Wednesday, 18 April 2012

What would night sky look like if Earth was made of antimatter

It's kind of a strange question but I'll give it a shot.



It depend, kind of obviously, on how much of the "space dust" hits the earth. Estimates vary pretty widely on how much dust from space hits the Earth anyway, by this site, between 5 and 300 metric tons per day.



Lets start with the low end estimate, 5 metric tons (5,000 KG) per day. Antimatter will meet with and turn into energy an equal amount of matter, so 10,000 KG per day turned into energy, presumably almost all gamma-rays, but a lot of that energy would reflect off the upper atmosphere, lets estimate 40% of it reaches the earth, so 4,000 KG of gamma ray energy hits Earth from Space every day.



4,000 KG, * C^2 (300,000,000^2) = 3.6*10^20 joules of energy per day.



The sun (I'll just borrow from this link rather than calculate). 1.6x10^22, so, the heat from the matter-anti matter interactions would be 2% of sunlight. That would be enough to warm the earth measurably. A 2% increase in energy form space could warm the Earth several degrees, maybe 10 degrees, maybe more. The Earth would be measurably warmer, but that would be the least of our problems.



I think we can bring the number down a bit, cause you said no meteors, or asteroids, and even if you hadn't, larger objects like that in a matter-antimatter interaction, the contact would be so hot that most of the meteor wouldn't have a chance to evaporate but would simply be exploded away from the Earth, so we can round the number down quite a bit, like maybe a few hundred KG per day gets converted to gamma-rays and travels through the Earth's atmosphere and hits the Earth. At this stage, the total heat the Earth gets is negligible enough at those levels, but would the sky glow visibly at night? Honestly, I don't know, but maybe.



Gamma rays aren't visible, but as the rays pass through the atmosphere you might get enough visibly hot atmosphere/visible thermal radiation that you might see it. I don't know how to begin to calculate that, but it seems possible. The gamma ray effect would be similar to what would happen to the Earth if it was hit by a gamma ray burst (from a non lethal, but perhaps uncomfortably close distance). Here's a description of what that would be like. We'd lose much of our ozone layer and the chemical composition of our atmosphere would change. over time, it could end much of the life on the Earth's land. Life in the oceans could survive, but life on land would have a hard time.

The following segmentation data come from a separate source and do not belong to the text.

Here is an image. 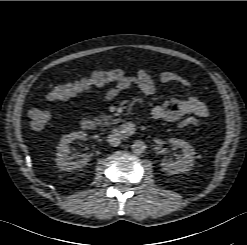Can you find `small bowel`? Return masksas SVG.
I'll return each instance as SVG.
<instances>
[{"label":"small bowel","instance_id":"c3829d8e","mask_svg":"<svg viewBox=\"0 0 247 245\" xmlns=\"http://www.w3.org/2000/svg\"><path fill=\"white\" fill-rule=\"evenodd\" d=\"M159 84H178L184 87H189L190 82L179 74L171 71L162 72L158 80H155L147 71L140 70L135 75L123 76L115 82L103 94L102 99L112 101L117 98L121 92L137 87L145 95H153L158 91ZM187 115L197 117H209L210 112L207 106L195 96H187L185 98H171L164 104L155 106L151 110V117L154 120H162L175 122Z\"/></svg>","mask_w":247,"mask_h":245}]
</instances>
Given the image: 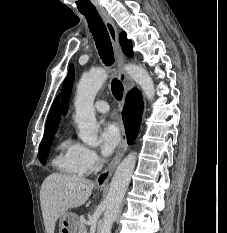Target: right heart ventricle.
<instances>
[{"label":"right heart ventricle","instance_id":"e07e8e85","mask_svg":"<svg viewBox=\"0 0 227 233\" xmlns=\"http://www.w3.org/2000/svg\"><path fill=\"white\" fill-rule=\"evenodd\" d=\"M53 164L67 175L83 176L86 173L81 161V145L70 139L59 144Z\"/></svg>","mask_w":227,"mask_h":233}]
</instances>
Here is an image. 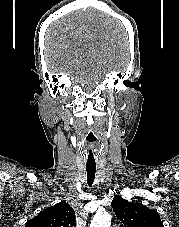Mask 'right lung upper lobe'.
<instances>
[{
	"label": "right lung upper lobe",
	"instance_id": "cb5924a9",
	"mask_svg": "<svg viewBox=\"0 0 179 227\" xmlns=\"http://www.w3.org/2000/svg\"><path fill=\"white\" fill-rule=\"evenodd\" d=\"M25 227H76L75 212L65 200L41 211Z\"/></svg>",
	"mask_w": 179,
	"mask_h": 227
}]
</instances>
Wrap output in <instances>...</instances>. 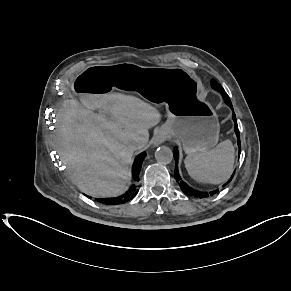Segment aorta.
Segmentation results:
<instances>
[{"label": "aorta", "mask_w": 291, "mask_h": 291, "mask_svg": "<svg viewBox=\"0 0 291 291\" xmlns=\"http://www.w3.org/2000/svg\"><path fill=\"white\" fill-rule=\"evenodd\" d=\"M155 158L161 164H168L173 159L172 150L167 146H161L156 150Z\"/></svg>", "instance_id": "aorta-1"}]
</instances>
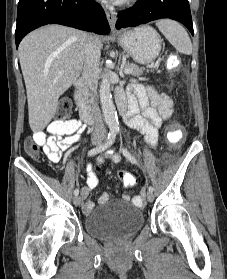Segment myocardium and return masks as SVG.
I'll list each match as a JSON object with an SVG mask.
<instances>
[{
	"label": "myocardium",
	"mask_w": 227,
	"mask_h": 279,
	"mask_svg": "<svg viewBox=\"0 0 227 279\" xmlns=\"http://www.w3.org/2000/svg\"><path fill=\"white\" fill-rule=\"evenodd\" d=\"M126 4L132 5L134 4L137 0H124Z\"/></svg>",
	"instance_id": "obj_1"
}]
</instances>
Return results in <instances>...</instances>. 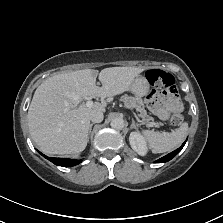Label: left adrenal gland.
Wrapping results in <instances>:
<instances>
[{
    "mask_svg": "<svg viewBox=\"0 0 223 223\" xmlns=\"http://www.w3.org/2000/svg\"><path fill=\"white\" fill-rule=\"evenodd\" d=\"M131 129H137V124L135 123L134 119L132 118V124L130 126Z\"/></svg>",
    "mask_w": 223,
    "mask_h": 223,
    "instance_id": "left-adrenal-gland-1",
    "label": "left adrenal gland"
}]
</instances>
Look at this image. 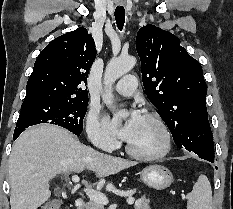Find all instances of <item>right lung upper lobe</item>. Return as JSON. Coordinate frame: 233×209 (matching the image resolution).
Listing matches in <instances>:
<instances>
[{
  "instance_id": "1",
  "label": "right lung upper lobe",
  "mask_w": 233,
  "mask_h": 209,
  "mask_svg": "<svg viewBox=\"0 0 233 209\" xmlns=\"http://www.w3.org/2000/svg\"><path fill=\"white\" fill-rule=\"evenodd\" d=\"M95 57L94 40L85 28L57 37L37 57L23 104L88 100L85 85Z\"/></svg>"
}]
</instances>
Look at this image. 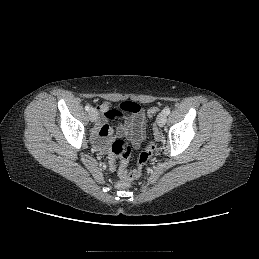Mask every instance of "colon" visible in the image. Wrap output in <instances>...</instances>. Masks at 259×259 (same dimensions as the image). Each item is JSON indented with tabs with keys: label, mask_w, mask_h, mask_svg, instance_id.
I'll use <instances>...</instances> for the list:
<instances>
[{
	"label": "colon",
	"mask_w": 259,
	"mask_h": 259,
	"mask_svg": "<svg viewBox=\"0 0 259 259\" xmlns=\"http://www.w3.org/2000/svg\"><path fill=\"white\" fill-rule=\"evenodd\" d=\"M118 108L126 112H137L139 105L134 102L126 101L119 104ZM158 113V109L153 107L148 110V116L154 117ZM155 145L148 143L144 150L141 152L138 158V167L133 171H128V158L130 155V147L123 140H116L112 145V157L110 159V165L112 168L116 167V157L120 158V180L116 182L118 189H127L130 187V180L139 178L142 175L144 167L148 164L155 153Z\"/></svg>",
	"instance_id": "colon-1"
}]
</instances>
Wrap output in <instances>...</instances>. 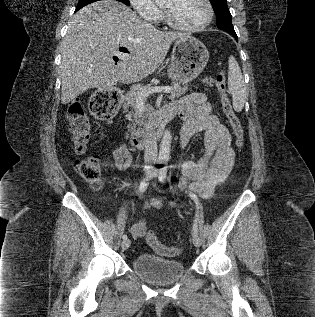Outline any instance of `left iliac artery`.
Listing matches in <instances>:
<instances>
[{
  "label": "left iliac artery",
  "instance_id": "1",
  "mask_svg": "<svg viewBox=\"0 0 315 317\" xmlns=\"http://www.w3.org/2000/svg\"><path fill=\"white\" fill-rule=\"evenodd\" d=\"M166 176H167V167H166V166H163V167H161L160 170H159V176H158L159 181H160V182H164L165 179H166ZM190 196H191L192 199L195 201L196 206H197V209H199L200 203H199L197 197H196L194 194H190ZM193 231H194L195 234H198L197 219L194 220V223H193Z\"/></svg>",
  "mask_w": 315,
  "mask_h": 317
}]
</instances>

That's not the only effect though. As a few hundred tons of antimatter hits the upper atmosphere, the upper atmosphere would heat up and the Earth would lose it's atmosphere due to higher temperature much faster. Over thousands, perhaps millions of years the Earth would lose much of it's atmosphere, which wouldn't be fun.



A final effect is that antimatter would change chemistry. If an Oxygen atom is hit it becomes a Nitrogen, if a Nitrogen is hit it becomes a carbon (I think, unless the gamma ray energy of the evaporation causes further photo-disintigration), but you'd see chemical changes as a result, perhaps some of them toxic and some radioactive isotopes. So, no ozone layer, gamma ray radiation and toxic chemicals forming in the upper atmosphere - not exactly sunshine and puppies.



Teeny-Tiny amounts of antimatter hitting the Earth isn't an issue, but in the amount you propose it would probably make the earth pretty inhospitable pretty fast.